I am planning to buy a USB 3.0 motherboard for 2nd generation i5 processor. 

But i am confused between Intel original (DH67BL) and Gigabyte (H61, H67). 
One of the reason is Intel MoBo is readily available in my area (Thane) and Gigabyte will be arranged by vendor (...means delay).

But other reason is the guy who is going to assemble my PC said he had been selling gigabyte for years and results are good. He doesn't know about Intel as he hasn't sold it and also there is no Intel service center in Mumbai.

What should i do? Go for Intel or wait for Gigabyte till it is arranged?
Also how much is the price difference between two MoBo's?


----------



## Tenida (Dec 3, 2011)

I will suggest you to go for Intel DH67CL@5k First of all its full-Atx board, has 2x USB 3.0 ports,3 x sata6gbps and many more.
Check this Intel® Desktop Board DH67CL


----------



## d6bmg (Dec 3, 2011)

@OP: for h67 based motherboard, you shouldn't look beyond Intel DH67CL. You will get almost every option in that board.


----------



## ubunturocks (Dec 3, 2011)

I am going to use my existing cabinet and form factor of my old MoBo is micro ATX..so i will have to go for DH67BL....right?

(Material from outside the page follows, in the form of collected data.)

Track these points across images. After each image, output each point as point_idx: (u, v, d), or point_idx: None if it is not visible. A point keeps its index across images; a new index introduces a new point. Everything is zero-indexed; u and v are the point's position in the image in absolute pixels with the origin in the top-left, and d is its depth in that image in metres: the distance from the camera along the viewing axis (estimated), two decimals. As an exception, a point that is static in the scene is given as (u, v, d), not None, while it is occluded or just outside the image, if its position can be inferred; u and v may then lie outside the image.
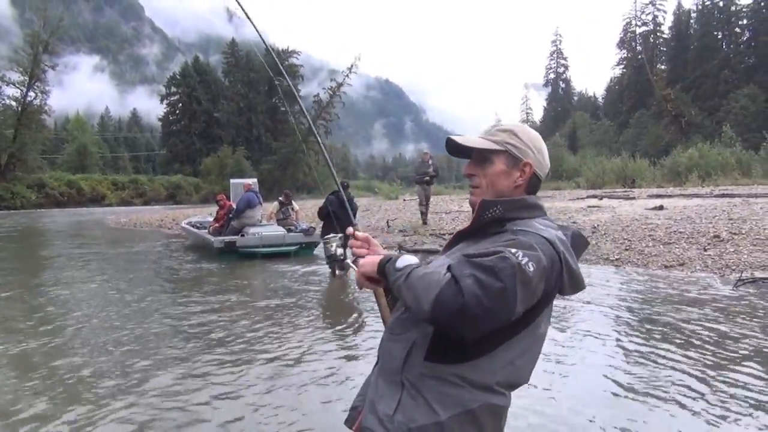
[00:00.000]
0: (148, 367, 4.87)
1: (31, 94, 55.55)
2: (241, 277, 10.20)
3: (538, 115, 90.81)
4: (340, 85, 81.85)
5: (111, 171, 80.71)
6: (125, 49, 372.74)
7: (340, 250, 1.87)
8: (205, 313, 7.04)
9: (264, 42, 3.07)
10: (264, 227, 12.67)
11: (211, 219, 15.52)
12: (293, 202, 14.94)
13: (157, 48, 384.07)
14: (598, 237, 11.57)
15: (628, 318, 6.24)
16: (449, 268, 1.30)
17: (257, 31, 3.02)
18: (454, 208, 20.30)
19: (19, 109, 54.96)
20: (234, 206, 13.28)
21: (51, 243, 18.72)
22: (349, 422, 1.63)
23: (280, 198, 14.82)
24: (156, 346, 5.55)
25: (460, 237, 1.58)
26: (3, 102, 55.50)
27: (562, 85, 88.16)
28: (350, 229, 1.81)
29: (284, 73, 3.31)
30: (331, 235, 1.88)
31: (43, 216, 38.83)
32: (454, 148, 1.63)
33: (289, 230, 13.04)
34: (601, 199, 20.08)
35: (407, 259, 1.44)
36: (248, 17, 3.09)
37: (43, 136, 60.39)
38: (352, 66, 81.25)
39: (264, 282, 9.70)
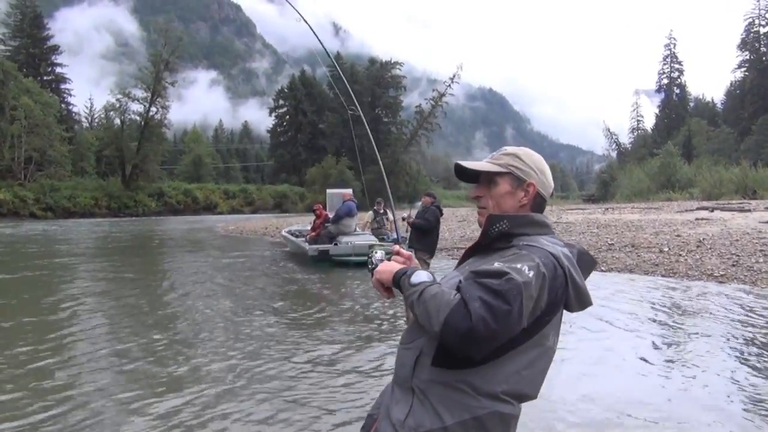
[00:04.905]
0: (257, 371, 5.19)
1: (153, 109, 59.91)
2: (334, 285, 10.49)
3: (649, 122, 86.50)
4: (442, 95, 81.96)
5: (223, 181, 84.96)
6: (238, 64, 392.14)
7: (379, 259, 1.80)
8: (294, 326, 7.33)
9: (323, 47, 3.18)
10: (356, 236, 12.99)
11: (309, 228, 16.06)
12: (388, 211, 15.13)
13: (266, 62, 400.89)
14: (703, 251, 10.94)
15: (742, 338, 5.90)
16: (459, 289, 1.38)
17: (320, 41, 3.17)
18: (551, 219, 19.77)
19: (142, 123, 59.41)
20: (330, 216, 13.75)
21: (170, 250, 20.10)
22: (364, 429, 1.73)
23: (375, 207, 15.06)
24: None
25: (471, 252, 1.67)
26: (129, 117, 60.37)
27: (677, 91, 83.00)
28: (396, 247, 1.80)
29: (343, 95, 3.45)
30: (377, 244, 1.94)
31: (161, 222, 41.67)
32: (462, 173, 1.74)
33: (381, 239, 13.24)
34: (711, 211, 18.90)
35: (421, 275, 1.51)
36: (309, 25, 3.26)
37: (162, 148, 64.95)
38: (454, 76, 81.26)
39: (354, 290, 9.93)
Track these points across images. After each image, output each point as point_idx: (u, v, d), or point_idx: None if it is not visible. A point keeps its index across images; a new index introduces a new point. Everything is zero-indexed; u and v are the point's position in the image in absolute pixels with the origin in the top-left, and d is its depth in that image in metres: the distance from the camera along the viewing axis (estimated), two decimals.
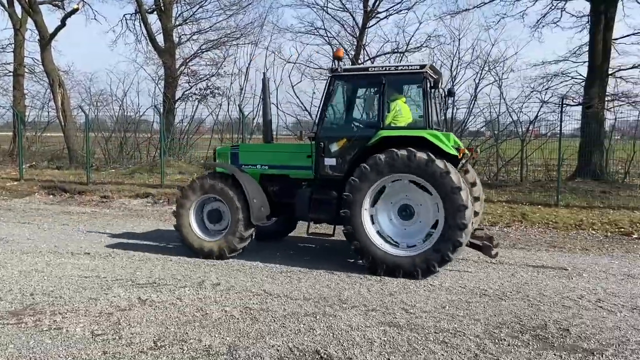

And what about performance of Intel & Gigabyte?


----------



## Nipun (Dec 3, 2011)

^Which cabinet are you using? Are you sure it cannot accommodate ATX? Coz some cabinets can have both, m-ATX & ATX.


----------



## ubunturocks (Dec 3, 2011)

actual my last pc was HP one, so i cant tell u cabinet's name...


----------



## ithehappy (Dec 3, 2011)

Whatever but not ASUS.


----------



## ico (Dec 3, 2011)

ithehappy said:


> Whatever but not ASUS.


why?


----------



## Tenida (Dec 3, 2011)

^^Its because of Rashi Peripheral


----------



## ico (Dec 3, 2011)

Tenida said:


> ^^Its because of Rashi Peripheral


So mention that too. 

Their boards are solid though.


----------



## topgear (Dec 4, 2011)

^^ rock solid - heart touching 

for a non ocable mobo based on chipset like H67/H61 op can go with MSI, Intel, Asus, Gigabyte, Asrock or Biostar - just make sure the mobo has all the necessary number of ports and slots for future needs.


----------